Availability is measured as 1 - (5xx_rate / total_request_rate) at the gateway. Latency SLOs exclude client-to-object-store transfer time (bytes bypass compute by design, ADR-0011).

Error Budget

Error budget = 100% - SLO target. At 99.9% availability:

Monthly budget: 43.8 minutes of allowed downtime.
Weekly budget: ~10.1 minutes.
Daily budget: ~1.44 minutes.

The budget is tracked in Prometheus as a ratio of bad minutes to total minutes in the rolling window. Dashboards show remaining budget as a percentage; alerts fire at burn-rate thresholds, not at absolute availability.

Burn-Rate Alerts

Multiwindow, multi-burn-rate alerting detects both fast burns (page immediately) and slow burns (ticket within hours) without excessive false positives.

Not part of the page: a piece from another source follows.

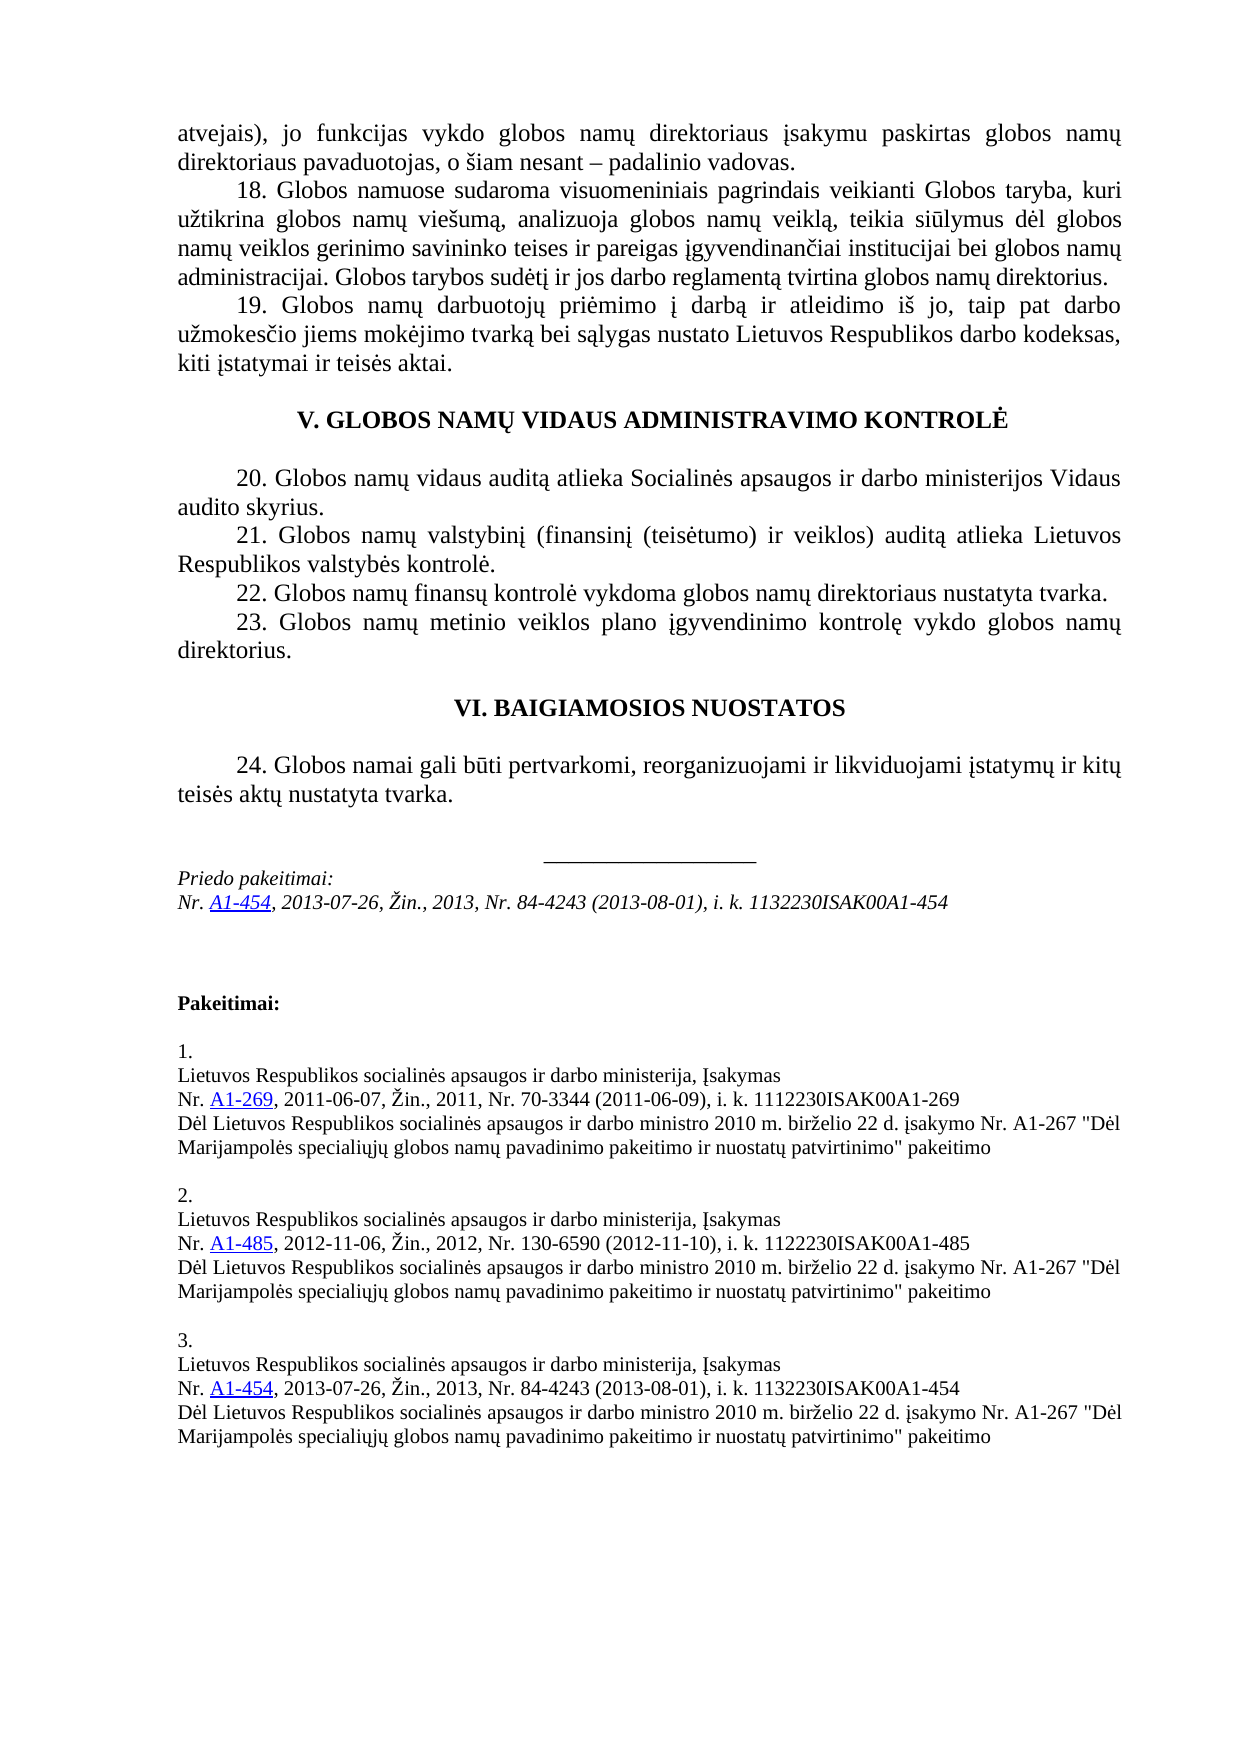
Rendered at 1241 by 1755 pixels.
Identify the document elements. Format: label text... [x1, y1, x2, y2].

text Nr. A1-485, 2012-11-06, Žin., 2012, Nr. 130-6590 (2012-11-10), i. k. 1122230ISAK00A1-485 [177, 1231, 1122, 1255]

Burn rate	Detection windows	Severity	Response
14× (depletes monthly budget in ~2 h)	1 h + 5 min	Critical — page	Immediate investigation
6× (depletes budget in ~5 h)	6 h + 30 min	Warning	Within 1 hour
3× (depletes budget in ~10 h)	1 day + 2 h	Warning	Business hours
1× (on-pace to exhaust budget at end of window)	3 days	Info	Backlog

All burn-rate alerts are defined as Prometheus PrometheusRule resources provisioned with the Helm chart.

SLO Dashboards

Grafana dashboards (provisioned under deploy/grafana/slo.json):

Current availability — 30-day rolling availability, current error rate, SLO target line.
Error budget remaining — percentage remaining this month; depletes left to right.
Burn rate — current burn rate overlaid on all SLOs; highlights fast burns before the budget is gone.
Latency SLOs — p50/p95/p99 for upload commit, download redirect, sync delta pull, and search query vs targets.

SLO Gates in Canary Deployments

:::note SLO gates canary The Argo Rollouts AnalysisTemplate (ADR-0029) queries Prometheus for error rate, p99 latency, and saturation at each canary step. A failing metric auto-aborts the canary and restores the stable revision — no manual rollback required.

SLO instrumentation is a prerequisite for safe progressive delivery. A deployment that cannot be measured cannot be safely promoted. :::

The canary analysis window runs for the step duration (default 10 minutes per step). Metrics evaluated:

http_request_error_rate (5xx / total) < 1%
http_request_duration_seconds{quantile="0.99"} within SLO target
outbox_undelivered_total not growing (async plane still draining)

A single metric failure at any step aborts promotion and pages on-call.